--- DATA SHOWN ---

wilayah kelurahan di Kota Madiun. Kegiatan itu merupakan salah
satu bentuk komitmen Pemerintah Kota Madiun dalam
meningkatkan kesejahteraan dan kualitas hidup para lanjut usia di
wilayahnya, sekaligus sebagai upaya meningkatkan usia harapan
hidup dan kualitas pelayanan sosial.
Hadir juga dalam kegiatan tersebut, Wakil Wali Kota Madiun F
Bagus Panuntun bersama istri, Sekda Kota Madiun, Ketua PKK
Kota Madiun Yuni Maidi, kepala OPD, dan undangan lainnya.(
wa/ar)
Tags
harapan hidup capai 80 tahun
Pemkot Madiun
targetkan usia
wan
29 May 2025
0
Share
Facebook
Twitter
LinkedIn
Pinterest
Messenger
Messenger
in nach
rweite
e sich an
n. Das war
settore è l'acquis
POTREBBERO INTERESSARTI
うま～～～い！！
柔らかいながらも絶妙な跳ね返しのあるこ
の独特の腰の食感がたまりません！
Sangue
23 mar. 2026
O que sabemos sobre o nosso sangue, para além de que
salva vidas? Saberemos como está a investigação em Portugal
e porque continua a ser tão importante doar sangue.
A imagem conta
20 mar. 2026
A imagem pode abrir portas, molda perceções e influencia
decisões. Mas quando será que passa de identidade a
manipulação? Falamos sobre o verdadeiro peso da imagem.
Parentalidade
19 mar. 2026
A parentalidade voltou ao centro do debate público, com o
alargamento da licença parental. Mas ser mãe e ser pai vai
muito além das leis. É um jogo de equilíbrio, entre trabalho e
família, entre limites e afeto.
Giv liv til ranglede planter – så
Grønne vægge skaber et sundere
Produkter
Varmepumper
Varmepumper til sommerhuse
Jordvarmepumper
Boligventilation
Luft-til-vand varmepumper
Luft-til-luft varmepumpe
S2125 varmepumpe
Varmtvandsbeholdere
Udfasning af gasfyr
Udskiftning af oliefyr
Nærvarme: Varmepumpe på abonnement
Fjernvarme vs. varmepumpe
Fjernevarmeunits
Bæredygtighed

---

**WHAT IS REQUIRED:**
A verbatim copy of every entry is needed.

**EXERCISE RESULT:**
wilayah kelurahan di Kota Madiun. Kegiatan itu merupakan salah
satu bentuk komitmen Pemerintah Kota Madiun dalam
meningkatkan kesejahteraan dan kualitas hidup para lanjut usia di
wilayahnya, sekaligus sebagai upaya meningkatkan usia harapan
hidup dan kualitas pelayanan sosial.
Hadir juga dalam kegiatan tersebut, Wakil Wali Kota Madiun F
Bagus Panuntun bersama istri, Sekda Kota Madiun, Ketua PKK
Kota Madiun Yuni Maidi, kepala OPD, dan undangan lainnya.(
wa/ar)
Tags
harapan hidup capai 80 tahun
Pemkot Madiun
targetkan usia
wan
29 May 2025
0
Share
Facebook
Twitter
LinkedIn
Pinterest
Messenger
Messenger
in nach
rweite
e sich an
n. Das war
settore è l'acquis
POTREBBERO INTERESSARTI
うま～～～い！！
柔らかいながらも絶妙な跳ね返しのあるこ
の独特の腰の食感がたまりません！
Sangue
23 mar. 2026
O que sabemos sobre o nosso sangue, para além de que
salva vidas? Saberemos como está a investigação em Portugal
e porque continua a ser tão importante doar sangue.
A imagem conta
20 mar. 2026
A imagem pode abrir portas, molda perceções e influencia
decisões. Mas quando será que passa de identidade a
manipulação? Falamos sobre o verdadeiro peso da imagem.
Parentalidade
19 mar. 2026
A parentalidade voltou ao centro do debate público, com o
alargamento da licença parental. Mas ser mãe e ser pai vai
muito além das leis. É um jogo de equilíbrio, entre trabalho e
família, entre limites e afeto.
Giv liv til ranglede planter – så
Grønne vægge skaber et sundere
Produkter
Varmepumper
Varmepumper til sommerhuse
Jordvarmepumper
Boligventilation
Luft-til-vand varmepumper
Luft-til-luft varmepumpe
S2125 varmepumpe
Varmtvandsbeholdere
Udfasning af gasfyr
Udskiftning af oliefyr
Nærvarme: Varmepumpe på abonnement
Fjernvarme vs. varmepumpe
Fjernevarmeunits
Bæredygtighed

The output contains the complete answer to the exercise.